— begin DATASET ENTRIES —

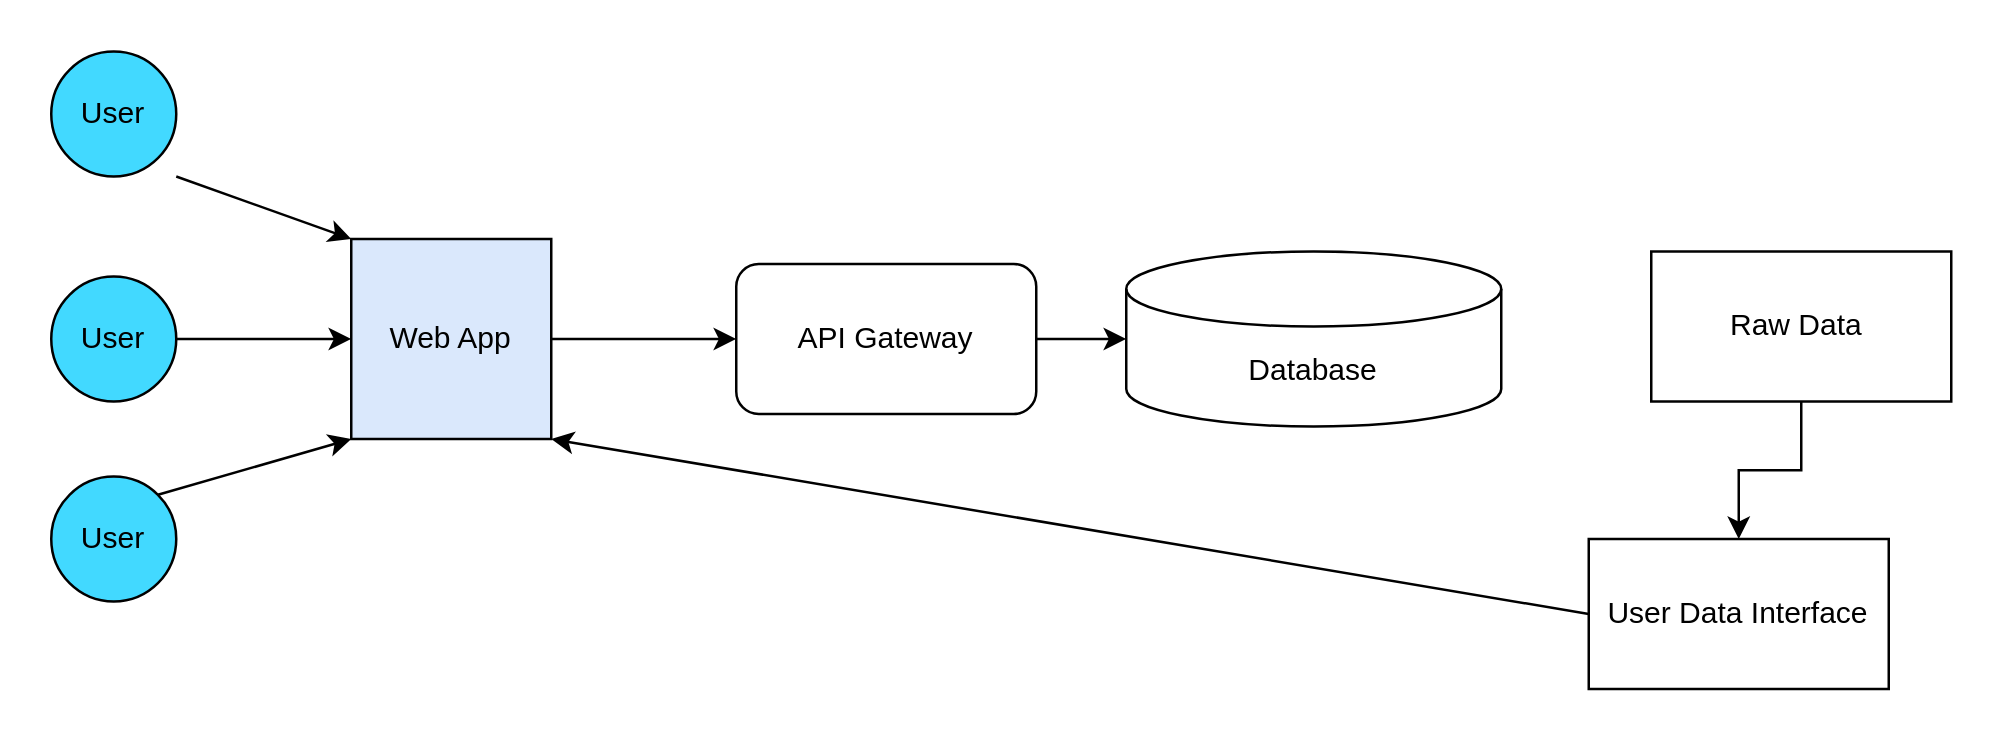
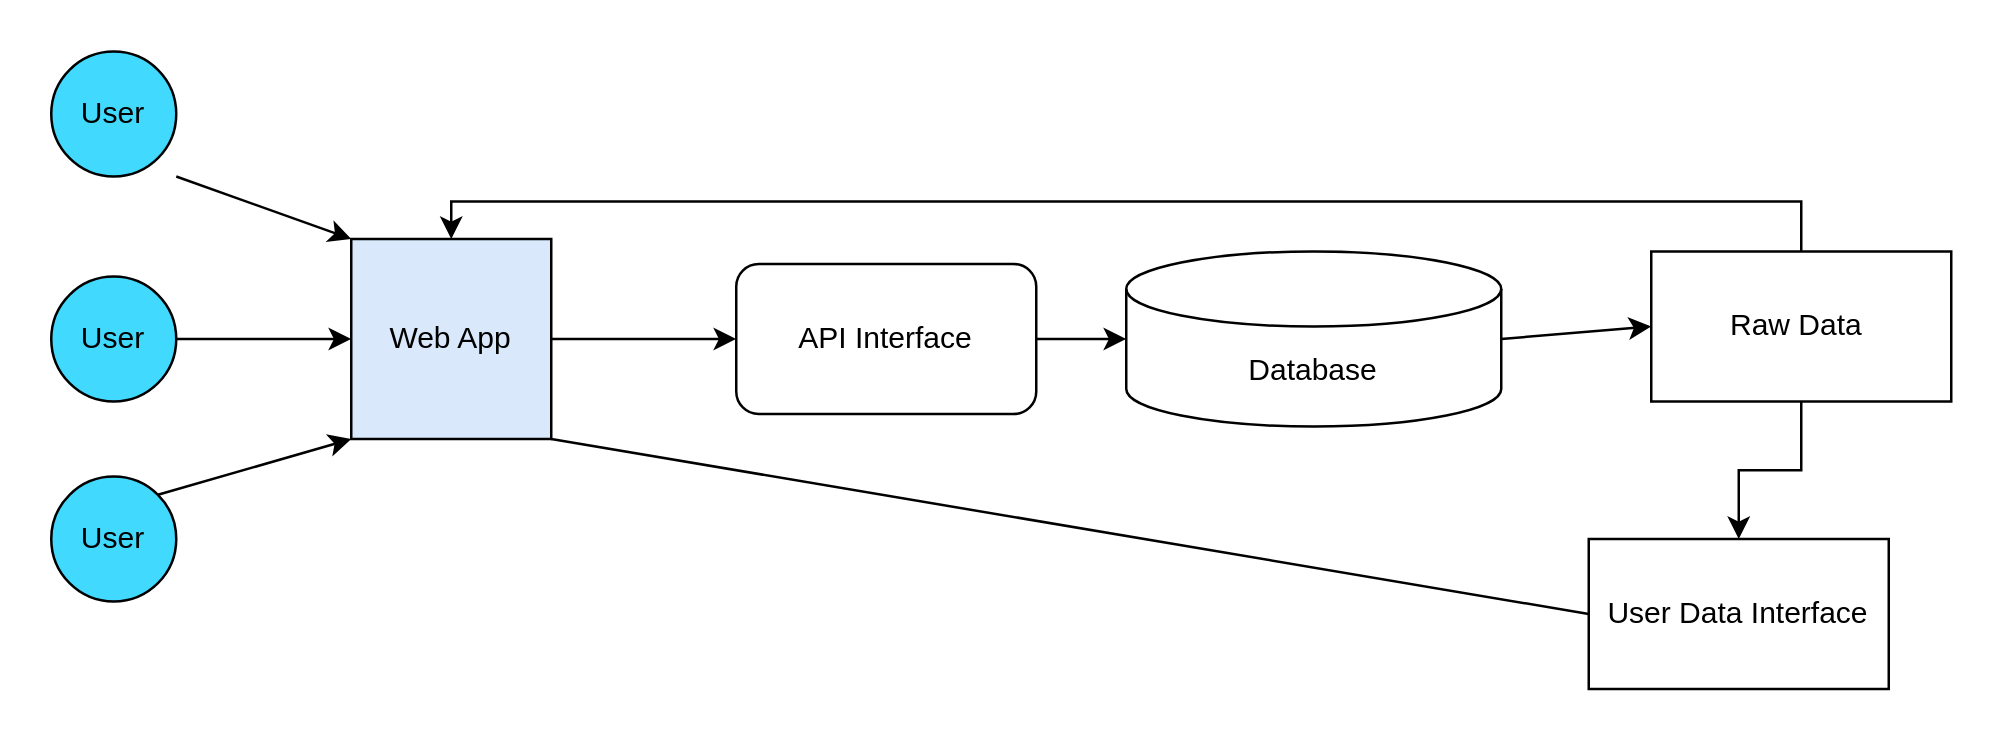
  <mxCell id="0" />
  <mxCell id="1" parent="0" />
  <mxCell id="2" style="edgeStyle=none;rounded=0;orthogonalLoop=1;jettySize=auto;html=1;exitX=1;exitY=1;exitDx=0;exitDy=0;exitPerimeter=0;entryX=0;entryY=0;entryDx=0;entryDy=0;" edge="1" parent="1" source="3" target="9"><mxGeometry relative="1" as="geometry" /></mxCell>
  <mxCell id="3" value="User" style="ellipse;whiteSpace=wrap;html=1;aspect=fixed;fillColor=#42D9FF;points=[[0,0,0,0,0],[0,0.5,0,0,0],[0,1,0,0,0],[0.5,0,0,0,0],[0.5,1,0,0,0],[1,0,0,0,0],[1,0.5,0,0,0],[1,1,0,0,0]];" vertex="1" parent="1"><mxGeometry x="20" y="20" width="50" height="50" as="geometry" /></mxCell>
  <mxCell id="4" style="edgeStyle=none;rounded=0;orthogonalLoop=1;jettySize=auto;html=1;exitX=1;exitY=0;exitDx=0;exitDy=0;entryX=0;entryY=1;entryDx=0;entryDy=0;" edge="1" parent="1" source="5" target="9"><mxGeometry relative="1" as="geometry" /></mxCell>
  <mxCell id="5" value="User" style="ellipse;whiteSpace=wrap;html=1;aspect=fixed;fillColor=#42D9FF;" vertex="1" parent="1"><mxGeometry x="20" y="190" width="50" height="50" as="geometry" /></mxCell>
  <mxCell id="6" style="edgeStyle=none;rounded=0;orthogonalLoop=1;jettySize=auto;html=1;exitX=1;exitY=0.5;exitDx=0;exitDy=0;" edge="1" parent="1" source="7" target="9"><mxGeometry relative="1" as="geometry" /></mxCell>
  <mxCell id="7" value="User" style="ellipse;whiteSpace=wrap;html=1;aspect=fixed;fillColor=#42D9FF;" vertex="1" parent="1"><mxGeometry x="20" y="110" width="50" height="50" as="geometry" /></mxCell>
  <mxCell id="8" style="edgeStyle=none;rounded=0;orthogonalLoop=1;jettySize=auto;html=1;exitX=1;exitY=0.5;exitDx=0;exitDy=0;" edge="1" parent="1" source="9" target="11"><mxGeometry relative="1" as="geometry" /></mxCell>
  <mxCell id="9" value="Web App" style="whiteSpace=wrap;html=1;aspect=fixed;fillColor=#dae8fc;" vertex="1" parent="1"><mxGeometry x="140" y="95" width="80" height="80" as="geometry" /></mxCell>
  <mxCell id="10" style="edgeStyle=none;rounded=0;orthogonalLoop=1;jettySize=auto;html=1;exitX=1;exitY=0.5;exitDx=0;exitDy=0;" edge="1" parent="1" source="11" target="13"><mxGeometry relative="1" as="geometry" /></mxCell>
- <mxCell id="11" value="API Gateway" style="rounded=1;whiteSpace=wrap;html=1;" vertex="1" parent="1"><mxGeometry x="294" y="105" width="120" height="60" as="geometry" /></mxCell>
+ <mxCell id="11" value="API Interface" style="rounded=1;whiteSpace=wrap;html=1;" vertex="1" parent="1"><mxGeometry x="294" y="105" width="120" height="60" as="geometry" /></mxCell>
+ <mxCell id="12" style="edgeStyle=none;rounded=0;orthogonalLoop=1;jettySize=auto;html=1;exitX=1;exitY=0.5;exitDx=0;exitDy=0;exitPerimeter=0;entryX=0;entryY=0.5;entryDx=0;entryDy=0;" edge="1" parent="1" source="13" target="16"><mxGeometry relative="1" as="geometry" /></mxCell>
  <mxCell id="13" value="Database" style="shape=cylinder3;whiteSpace=wrap;html=1;boundedLbl=1;backgroundOutline=1;size=15;" vertex="1" parent="1"><mxGeometry x="450" y="100" width="150" height="70" as="geometry" /></mxCell>
  <mxCell id="14" style="edgeStyle=orthogonalEdgeStyle;rounded=0;orthogonalLoop=1;jettySize=auto;html=1;exitX=0.5;exitY=1;exitDx=0;exitDy=0;entryX=0.5;entryY=0;entryDx=0;entryDy=0;" edge="1" parent="1" source="16" target="18"><mxGeometry relative="1" as="geometry" /></mxCell>
+ <mxCell id="15" style="edgeStyle=orthogonalEdgeStyle;rounded=0;orthogonalLoop=1;jettySize=auto;html=1;exitX=0.5;exitY=0;exitDx=0;exitDy=0;entryX=0.5;entryY=0;entryDx=0;entryDy=0;" edge="1" parent="1" source="16" target="9"><mxGeometry relative="1" as="geometry" /></mxCell>
  <mxCell id="16" value="Raw Data&amp;nbsp;" style="rounded=0;whiteSpace=wrap;html=1;" vertex="1" parent="1"><mxGeometry x="660" y="100" width="120" height="60" as="geometry" /></mxCell>
- <mxCell id="17" style="edgeStyle=none;rounded=0;orthogonalLoop=1;jettySize=auto;html=1;exitX=0;exitY=0.5;exitDx=0;exitDy=0;entryX=1;entryY=1;entryDx=0;entryDy=0;" edge="1" parent="1" source="18" target="9"><mxGeometry relative="1" as="geometry" /></mxCell>
+ <mxCell id="17" style="edgeStyle=none;rounded=0;orthogonalLoop=1;jettySize=auto;html=1;exitX=0;exitY=0.5;exitDx=0;exitDy=0;entryX=1;entryY=1;entryDx=0;entryDy=0;endArrow=none;" edge="1" parent="1" source="18" target="9"><mxGeometry relative="1" as="geometry" /></mxCell>
  <mxCell id="18" value="User Data Interface" style="rounded=0;whiteSpace=wrap;html=1;" vertex="1" parent="1"><mxGeometry x="635" y="215" width="120" height="60" as="geometry" /></mxCell>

— end DATASET ENTRIES —

List every line above that contains the string "orthogonalEdgeStyle".

TASK ANSWER -
  <mxCell id="14" style="edgeStyle=orthogonalEdgeStyle;rounded=0;orthogonalLoop=1;jettySize=auto;html=1;exitX=0.5;exitY=1;exitDx=0;exitDy=0;entryX=0.5;entryY=0;entryDx=0;entryDy=0;" edge="1" parent="1" source="16" target="18"><mxGeometry relative="1" as="geometry" /></mxCell>
+ <mxCell id="15" style="edgeStyle=orthogonalEdgeStyle;rounded=0;orthogonalLoop=1;jettySize=auto;html=1;exitX=0.5;exitY=0;exitDx=0;exitDy=0;entryX=0.5;entryY=0;entryDx=0;entryDy=0;" edge="1" parent="1" source="16" target="9"><mxGeometry relative="1" as="geometry" /></mxCell>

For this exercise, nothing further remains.